Work instruction → Please recast the rows starting at the line containing "What is the approximate" and ending at the line containing "At which category" (both included) as a numbered list, skipping blank lines and leaving out the pictures.

Dataset excerpts →
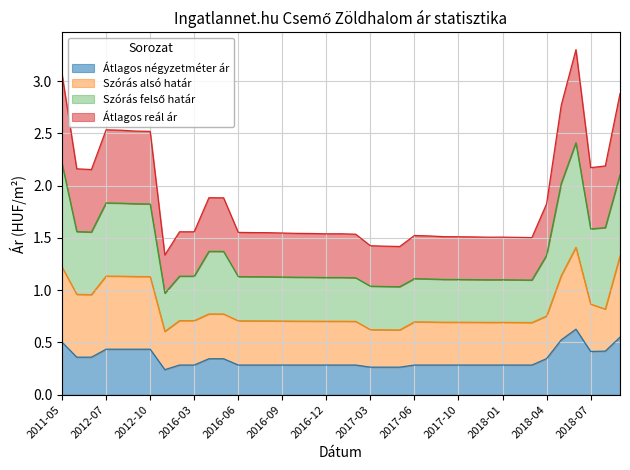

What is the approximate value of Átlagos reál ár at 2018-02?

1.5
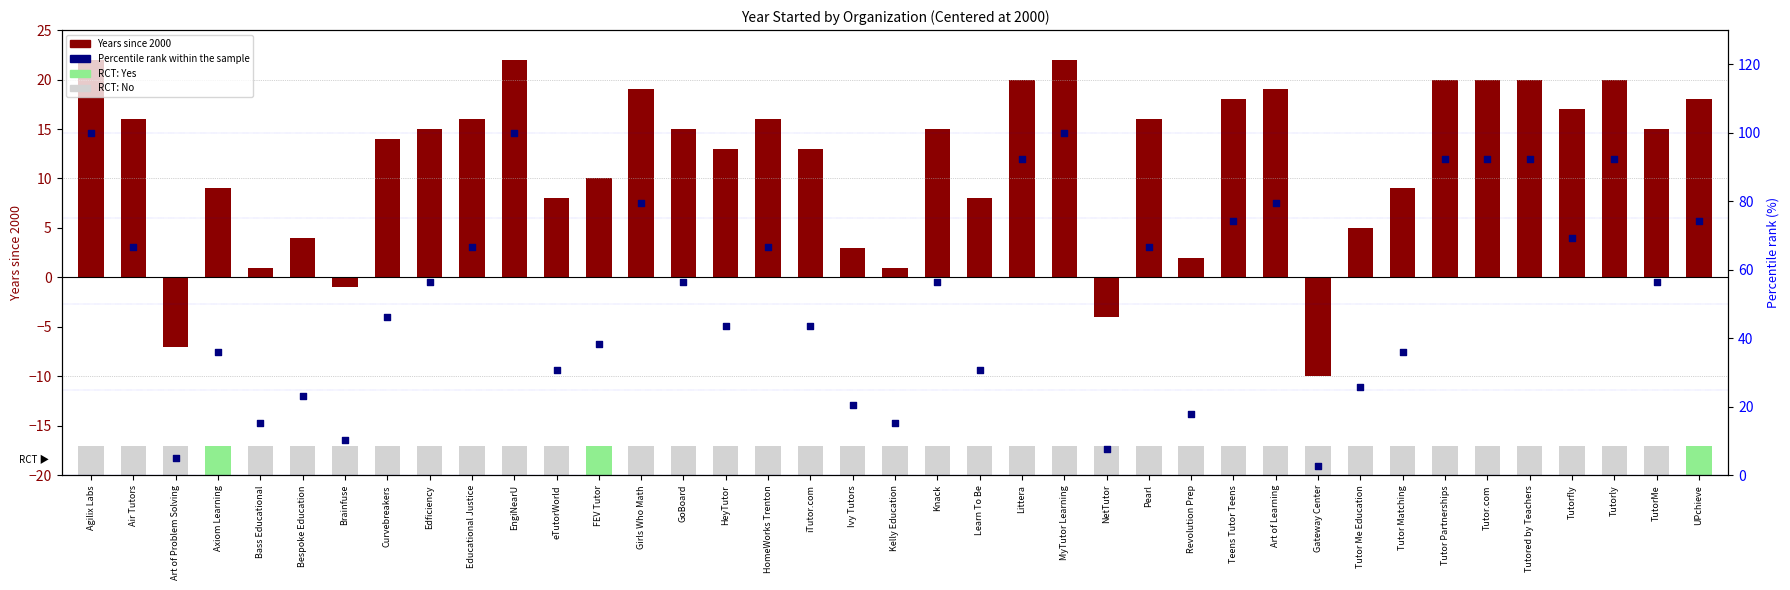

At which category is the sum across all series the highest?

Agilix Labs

---

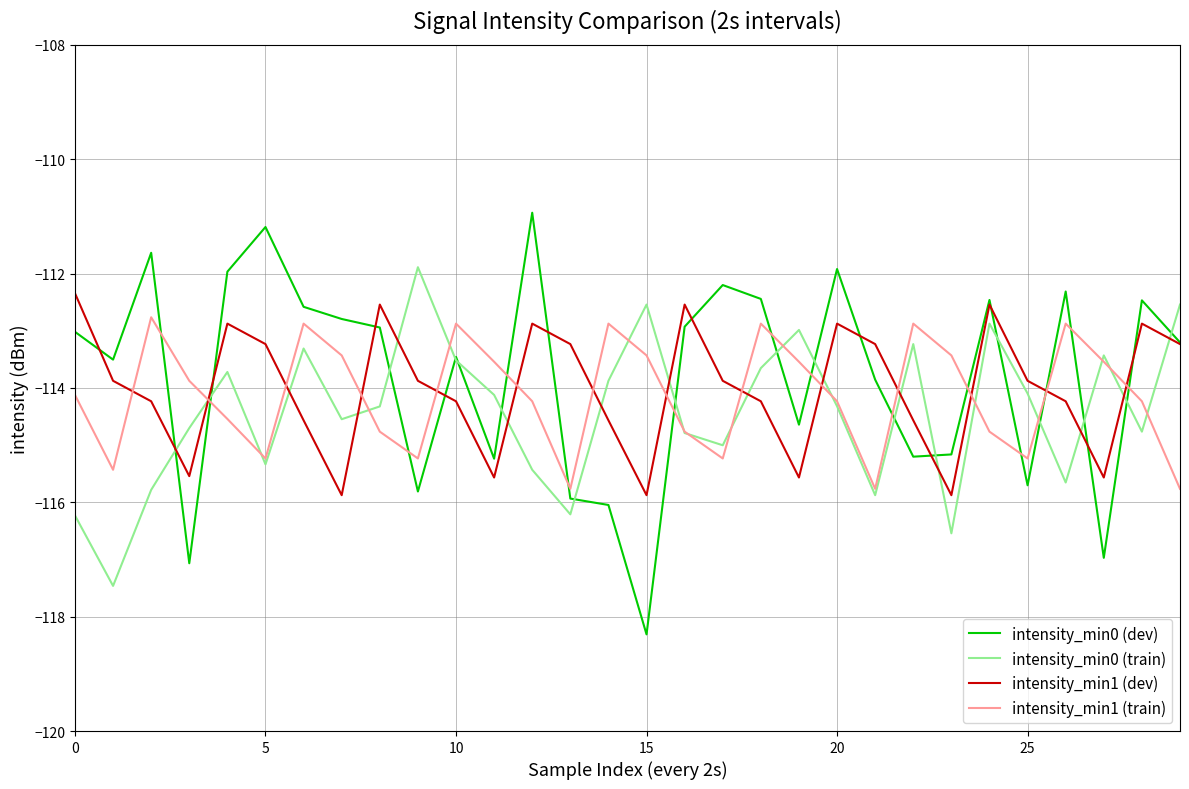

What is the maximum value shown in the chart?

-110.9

Reply →
1. What is the approximate value of Átlagos reál ár at 2018-02?
2. 1.5
3. At which category is the sum across all series the highest?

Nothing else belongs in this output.